Tränen der Einsamkeit für Arto. "Ich vermisse dich so sehr. Ich wünschte, ich hätte dir wenigstens auf wiedersehen sagen können."
Und dann, während ich den Premierminister in seinem Raum laut über die Undankbarkeit Anderer fluchen höre, fühle ich auf einmal die Liebe meiner Mutter, als ob sie mich in den Arm nimmt und zu mir spricht. <Ich werde ihm diese Lügen niemals glauben. Ich liebe dich und ich werde dich immer lieben.> "Ich liebe dich auch."
Dann spüre ich plötzlich Arto an meiner Seite, als ob er neben mir sitzt, wie wir immer zusammen gesessen haben. <Wir sind uns so nahe, selbst wenn wir getrennt sind. Du wirst mich nie verlieren. Wir wussten immer, dass unsere gemeinsame Zeit begrenzt ist, aber was wir hatten kann uns niemand mehr nehmen.> "Ich werde dich mit mir nehmen, zumindest einen Teil von Dir tief in meinem Herzen. Und ich schwöre wir werden uns irgendwann wieder sehen."
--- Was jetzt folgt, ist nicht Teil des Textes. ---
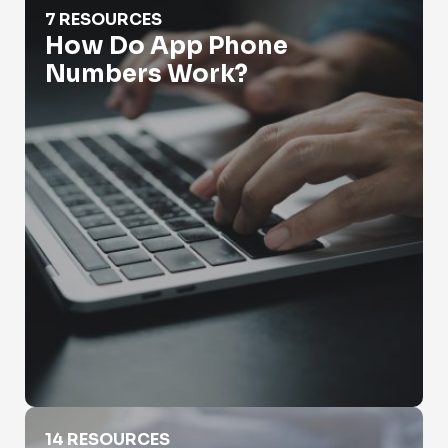
7 RESOURCES
How Do App Phone
Numbers Work?
How Do You Look Up Someone's Phone Number
14 RESOURCES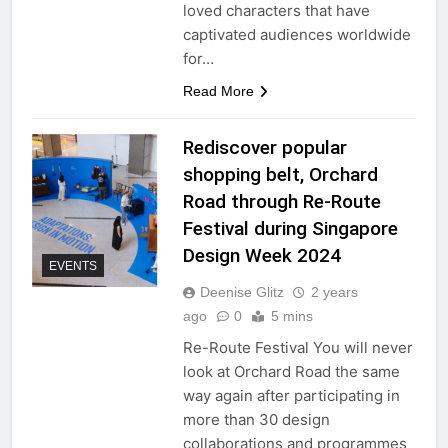
loved characters that have
captivated audiences worldwide
for…
Read More
Rediscover popular
shopping belt, Orchard
Road through Re-Route
Festival during Singapore
Design Week 2024
EVENTS
Deenise Glitz
2 years
ago
0
5 mins
Re-Route Festival You will never
look at Orchard Road the same
way again after participating in
more than 30 design
collaborations and programmes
Der Hausherr steht jetzt direkt am Fenster und spricht zum Mond, ohne zu wissen, dass sein Sohn auf dem Dach sitzt und ebenfalls zuhört. "Ich kann nicht dulden, dass dieser Junge alles zerstört, was ich aufgebaut habe. Sobald die Orca ausgelaufen ist, lasse ich nach Linus fahnden. Wenn er danach noch immer in der Stadt ist, werde ich dafür sorgen, dass man ihn verhaftet und einsperrt. Auf keinen Fall wird er mir noch einmal in die Quere kommen."
Und in diesem Moment überkommt mich eine riesige Welle des inneren Friedens und meine letzten Tränen fließen über die erleichternde Erkenntnis, dass ich endlich frei bin. "Du hast mich für immer verloren und ich bin mir sicher, dass du auch Mama verlieren wirst. Und wenn du dich deinem wirklichen Feind stellen musst, wirst du möglicherweise erkennen, dass du ganz allein bist. Besonders weil dein Stellvertreter, den du deinen Freund und Ratgeber nennst, sich als dein ärgster Feind herausstellen wird." Davon bin ich fest überzeugt, seit ich mit Paul gesprochen habe. Sein Vater, der stellvertretende Premier und zweiter Mann im Rat, hat seine Finger in jedem Spiel gehabt und er spielt auf jeden Fall auf eigene Rechnung.
"Und wenn Mama und ich weg sind, wem wirst du dann die Schuld für alles, was schief läuft, in die Schuhe schieben?" In diesem Moment bin ich nicht länger Linus der Sohn des obersten Stadtrats, sondern Levi, ein Sohn von Nonna. Geduldig harre ich auf dem Dach aus, bis ich das leise Schnarchen dieses Mistkerls höre, dann verlasse ich das Dach, das Haus und diesen Platz. Morgen muss ich unbedingt mehr darüber heraus finden, wie man ein Bootsmann wird und wie man mit einem magischen Sturm umgeht. Und am Tag danach werde ich an Bord der Orca gehen und allem den Rücken zukehren, für immer, es wird nicht viel geben, was ich hier vermissen werde, dessen bin ich mir sicher.
Ich hab keine Ahnung, ob die Worte und jeweilige Nähe der Personen, die ich gespürt habe, mich über unsere besonderen Verbindungen erreicht haben oder ob sie allein meinen Gedanken entsprungen sind, basierend darauf, wie ich sie kenne. Aber mir gefällt die Idee, dass ich auf diese Weise mit ihnen kommunizieren kann und werde daran glauben, bis mir jemand das Gegenteil beweist. Mit dem guten Gefühl von Arto an meiner Seite, seine Hüfte und Schulter an meine gelehnt, schlafe ich in meinem Mauseloch ein, dass ich für diese Nacht als sicheren Schlafplatz erwählt habe.